Across all 41 studies, digoxin was associated with a small but clinically meaningful 8% reduction in the rate of all-cause hospitalization.

Asked what data are available regarding optimal dosing of digoxin, the cardiologist replied that the data are limited. “What data there are would suggest lower digoxin doses are better and higher doses tend to cause mortality. So our suggestion would be to continue using low digoxin doses, in combination if necessary with other drugs,” he said.
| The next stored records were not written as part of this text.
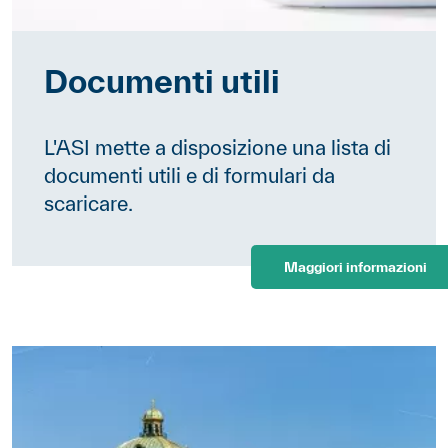
Documenti utili
L'ASI mette a disposizione una lista di
documenti utili e di formulari da
scaricare.
Maggiori informazioni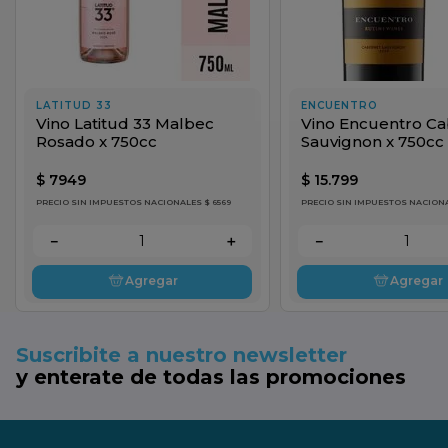
LATITUD 33
ENCUENTRO
Vino Latitud 33 Malbec
Vino Encuentro Ca
Rosado x 750cc
Sauvignon x 750cc
$
7949
$
15
.
799
PRECIO SIN IMPUESTOS NACIONALES $ 6569
PRECIO SIN IMPUESTOS NACIONAL
－
＋
－
Agregar
Agregar
Suscribite a nuestro newsletter
y enterate de todas las promociones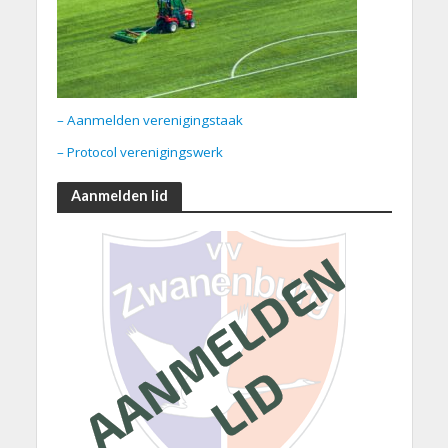
– Aanmelden verenigingstaak
– Protocol verenigingswerk
Aanmelden lid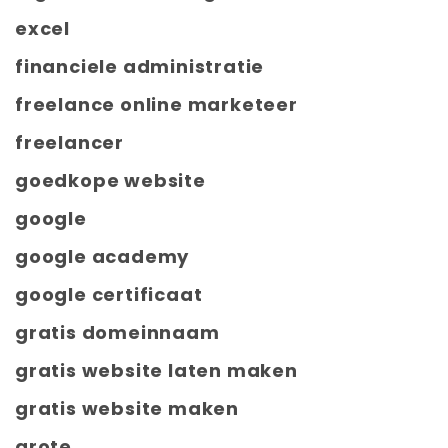
excel
financiele administratie
freelance online marketeer
freelancer
goedkope website
google
google academy
google certificaat
gratis domeinnaam
gratis website laten maken
gratis website maken
grote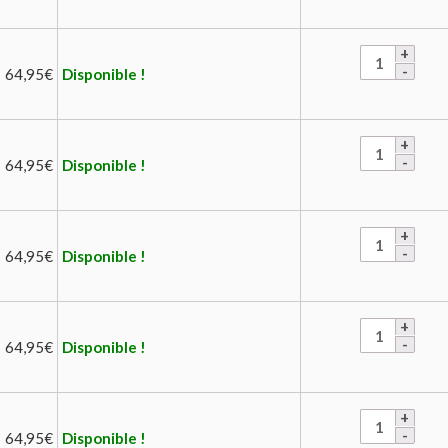
64,95
€
Disponible !
64,95
€
Disponible !
64,95
€
Disponible !
64,95
€
Disponible !
64,95
€
Disponible !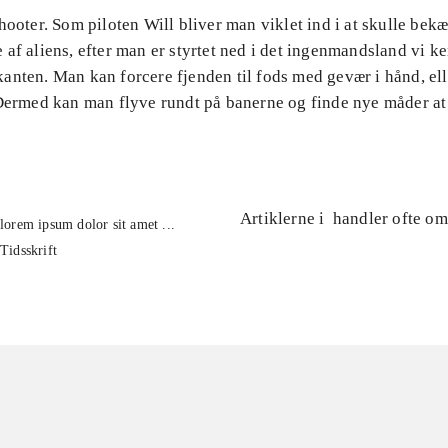
hooter. Som piloten Will bliver man viklet ind i at skulle be
af aliens, efter man er styrtet ned i det ingenmandsland vi k
anten. Man kan forcere fjenden til fods med gevær i hånd, el
 Dermed kan man flyve rundt på banerne og finde nye måder 
Artiklerne i
handler ofte om
lorem ipsum dolor sit amet ...
Tidsskrift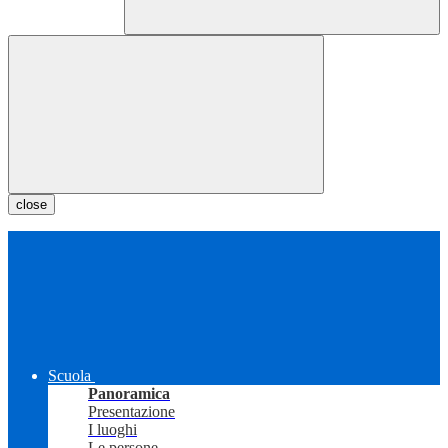
close
Scuola
Panoramica
Presentazione
I luoghi
Le persone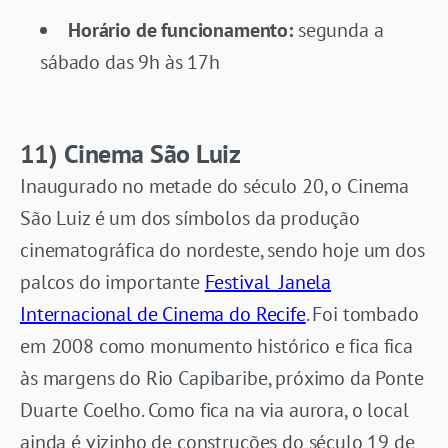
Horário de funcionamento:
segunda a
sábado das 9h às 17h
11) Cinema São Luiz
Inaugurado no metade do século 20, o Cinema
São Luiz é um dos símbolos da produção
cinematográfica do nordeste, sendo hoje um dos
palcos do importante
Festival Janela
Internacional de Cinema do Recife
. Foi tombado
em 2008 como monumento histórico e fica fica
às margens do Rio Capibaribe, próximo da Ponte
Duarte Coelho. Como fica na via aurora, o local
ainda é vizinho de construções do século 19 de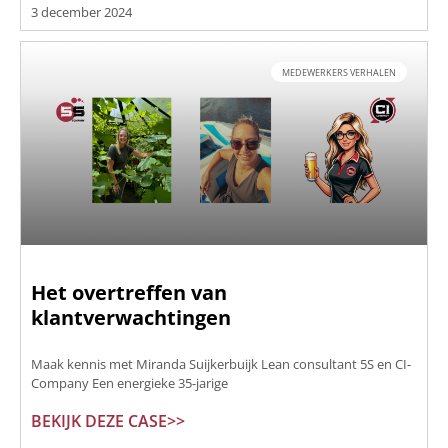
3 december 2024
MEDEWERKERS VERHALEN
Het overtreffen van
klantverwachtingen
Maak kennis met Miranda Suijkerbuijk Lean consultant 5S en CI-
Company Een energieke 35-jarige
BEKIJK DEZE CASE>>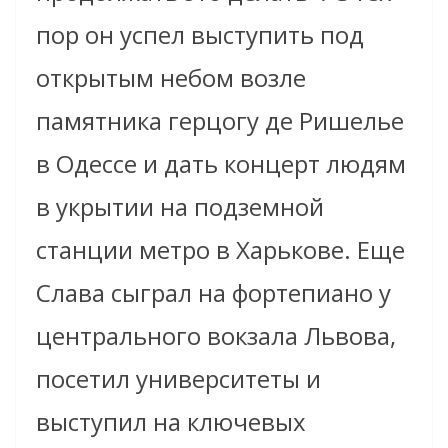
пор он успел выступить под
открытым небом возле
памятника герцогу де Ришелье
в Одессе и дать концерт людям
в укрытии на подземной
станции метро в Харькове. Еще
Слава сыграл на фортепиано у
центрального вокзала Львова,
посетил университеты и
выступил на ключевых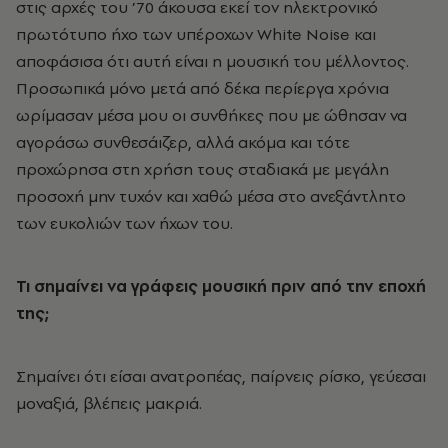
στις αρχές του ’70 άκουσα εκεί τον ηλεκτρονικό
πρωτότυπο ήχο των υπέροχων White Noise και
αποφάσισα ότι αυτή είναι η μουσική του μέλλοντος.
Προσωπικά μόνο μετά από δέκα περίεργα χρόνια
ωρίμασαν μέσα μου οι συνθήκες που με ώθησαν να
αγοράσω συνθεσάιζερ, αλλά ακόμα και τότε
προχώρησα στη χρήση τους σταδιακά με μεγάλη
προσοχή μην τυχόν και χαθώ μέσα στο ανεξάντλητο
των ευκολιών των ήχων του.
Τι σημαίνει να γράφεις μουσική πριν από την εποχή
της;
Σημαίνει ότι είσαι ανατροπέας, παίρνεις ρίσκο, γεύεσαι
μοναξιά, βλέπεις μακριά.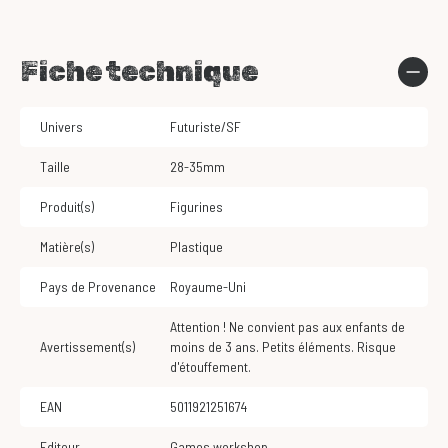
Fiche technique
Univers
Futuriste/SF
Taille
28-35mm
Produit(s)
Figurines
Matière(s)
Plastique
Pays de Provenance
Royaume-Uni
Attention ! Ne convient pas aux enfants de
Avertissement(s)
moins de 3 ans. Petits éléments. Risque
d'étouffement.
EAN
5011921251674
Editeur
Games workshop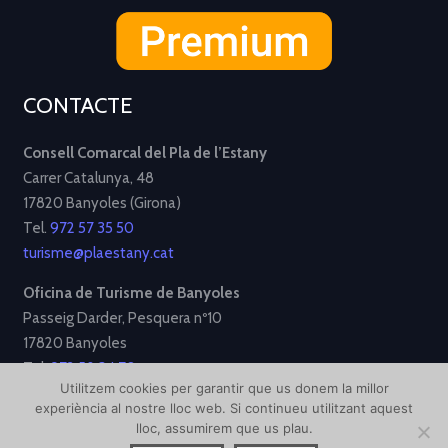
CONTACTE
Consell Comarcal del Pla de l’Estany
Carrer Catalunya, 48
17820 Banyoles (Girona)
Tel.
972 57 35 50
turisme@plaestany.cat
Oficina de Turisme de Banyoles
Passeig Darder, Pesquera nº10
17820 Banyoles
Tel.
972 58 34 70
Utilitzem cookies per garantir que us donem la millor
turisme@ajbanyoles.org
experiència al nostre lloc web. Si continueu utilitzant aquest
lloc, assumirem que us plau.
[Avís Legal]
[Política de Privacitat]
[Política de Cookies]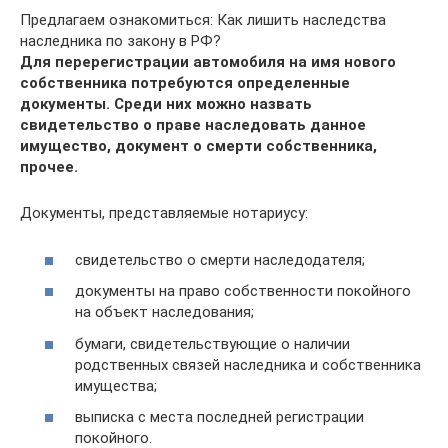
Предлагаем ознакомиться: Как лишить наследства
наследника по закону в РФ?
Для перерегистрации автомобиля на имя нового
собственника потребуются определенные
документы. Среди них можно назвать
свидетельство о праве наследовать данное
имущество, документ о смерти собственника,
прочее.
Документы, представляемые нотариусу:
свидетельство о смерти наследодателя;
документы на право собственности покойного
на объект наследования;
бумаги, свидетельствующие о наличии
родственных связей наследника и собственника
имущества;
выписка с места последней регистрации
покойного.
All of the randomized controlled trials have focused on patients with heart failure, alone or with comorbid atrial fibrillation. None have evaluated the impact of digoxin in patients with atrial fibrillation without heart failure. Given that atrial fibrillation is an emerging modern epidemic and a large chunk of digoxin-prescribing today is for rate control in such patients, this lack of high-quality data constitutes a major unmet need, Dr. Kotecha observed.

The RATE-AF trial, designed to advance knowledge in this area, is due to begin next year. The study, based at the University of Birmingham, will enroll patients with atrial fibrillation without heart failure who need rate control, randomizing them to a beta-blocker or digoxin.

Dr. Kotecha reported having no financial conflicts regarding his meta-analysis, which was funded by a grant from the university’s Arthur Thompson Trust.

Simultaneously with his presentation at the ESC congress, the meta-analysis was published online ( BMJ 2105;351:h4451 doi:10.1136/bmj.h4451 ).